Handling blocked queries
When Traffic Control is in Enforce mode and a query exceeds its budget, Postgres returns SQLSTATE 53000 with an error message prefixed with [PGINSIGHTS] Traffic Control:. Your application needs to handle this without crashing.
With pgx/v5:
import (
"errors"
"github.com/jackc/pgx/v5/pgconn"
)
const sqlstateTrafficControl = "53000"
func isTrafficControlError(err error) bool {
var pgErr *pgconn.PgError
return errors.As(err, &pgErr) && pgErr.Code == sqlstateTrafficControl
}
The right response depends on the query's role in your application:
func (s *OrderService) GetUserOrders(ctx context.Context, userID int64) ([]Order, error) {
rows, err := s.db.QueryContext(ctx, `SELECT id, total FROM orders WHERE user_id = $1`, userID)
if err != nil {
if isTrafficControlError(err) {
// Return a degraded response rather than a 500
return nil, ErrServiceUnavailable
}
return nil, err
}
defer rows.Close()
// ...
}
For non-critical workloads like analytics or reporting, returning a 503 Service Unavailable or a cached result is most likely the right behavior. That's exactly the controlled failure mode Traffic Control is designed to create. For more critical paths, you may want a short retry with backoff:
func queryWithBackoff(ctx context.Context, db *sql.DB, query string, args ...any) (*sql.Rows, error) {
const maxRetries = 3
backoff := 100 * time.Millisecond
for attempt := range maxRetries {
rows, err := db.QueryContext(ctx, query, args...)
if err == nil {
return rows, nil
}
if !isTrafficControlError(err) || attempt == maxRetries-1 {
return nil, err
}
select {
case <-time.After(backoff):
backoff *= 2
case <-ctx.Done():
return nil, ctx.Err()
}
}
return nil, errors.New("overloaded")
}
Observing warn-mode notices
Before switching a budget to Enforce, you'll run it in Warn mode. In Warn mode, queries succeed but the driver receives a Postgres notice containing [PGINSIGHTS] Traffic Control:. With pgx/v5 you can log these notices to build an accurate picture of what would be blocked:
import "github.com/jackc/pgx/v5"
config, err := pgx.ParseConfig(dsn)
if err != nil {
log.Fatal(err)
}
config.OnNotice = func(c *pgconn.PgConn, notice *pgconn.Notice) {
if strings.Contains(notice.Message, "[PGINSIGHTS] Traffic Control:") {
log.Printf("traffic control warning: %s", notice.Message)
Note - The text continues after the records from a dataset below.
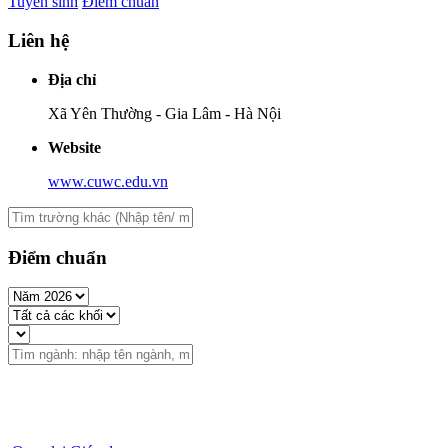
Tuyển sinh
Điểm chuẩn
Liên hệ
Địa chỉ
Xã Yên Thường - Gia Lâm - Hà Nội
Website
www.cuwc.edu.vn
Điểm chuẩn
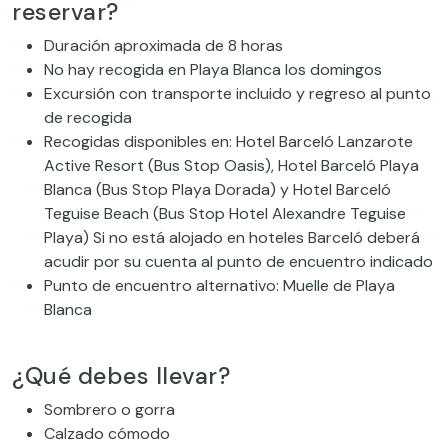
reservar?
Duración aproximada de 8 horas
No hay recogida en Playa Blanca los domingos
Excursión con transporte incluido y regreso al punto
de recogida
Recogidas disponibles en: Hotel Barceló Lanzarote
Active Resort (Bus Stop Oasis), Hotel Barceló Playa
Blanca (Bus Stop Playa Dorada) y Hotel Barceló
Teguise Beach (Bus Stop Hotel Alexandre Teguise
Playa) Si no está alojado en hoteles Barceló deberá
acudir por su cuenta al punto de encuentro indicado
Punto de encuentro alternativo: Muelle de Playa
Blanca
¿Qué debes llevar?
Sombrero o gorra
Calzado cómodo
// Increment a metric, write to a structured log, etc.
}
}
Collect these logs for a few hours of representative traffic before switching to Enforce. The pattern of which rules fire and how often tells you whether your limits need adjustment.
Putting it together
These patterns compose. A real application might layer several of them:
func (s *Server) setupMiddleware() http.Handler {
mux := http.NewServeMux()
// register routes...
var handler http.Handler = mux
handler = SQLTagMiddleware(handler) // Pattern 2: route tags
handler = AuthMiddleware(s.users, handler) // Pattern 4: tier tags
return handler
}
// At startup, the job worker uses Pattern 5: Background jobs
jobDB, _ := newJobDB(dsn)
// New features use Pattern 3:
// DEPLOYMENT_TAG=new_checkout_v2 set in the deployment manifest
Traffic Control sees all of this as a combination of tags. A budget on tier='free' covers all free-tier traffic regardless of route. A budget on route='api-export' AND tier='free' covers a specific combination. Multiple matching budgets all apply simultaneously and queries must satisfy every budget they match. You can build layered policies without complicated rule logic.
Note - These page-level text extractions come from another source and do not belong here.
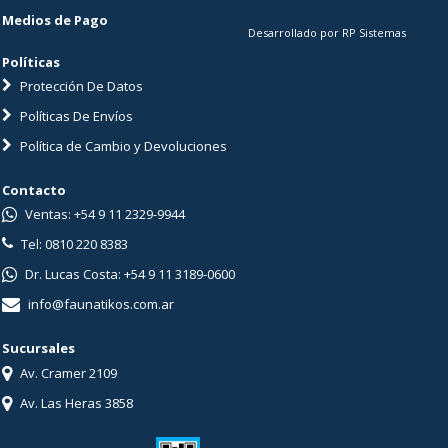
Medios de Pago
Desarrollado por RP Sistemas
Políticas
Protección De Datos
Políticas De Envíos
Política de Cambio y Devoluciones
Contacto
Ventas: +54 9 11 2329-9944
Tel: 0810 220 8383
Dr. Lucas Costa: +54 9 11 3189-0600
info@faunatikos.com.ar
Sucursales
Av. Cramer 2109
Av. Las Heras 3858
Start in Warn mode, observe which budgets would fire during normal load, tighten the limits until only pathological cases trigger violations, then switch to Enforce. The getting started guide walks through this rollout process in detail.
The difference between a database outage and a degraded experience often comes down to whether you've decided in advance which traffic to shed. Traffic Control makes that decision explicit and configurable instead of leaving it to whichever query happens to win a resource race.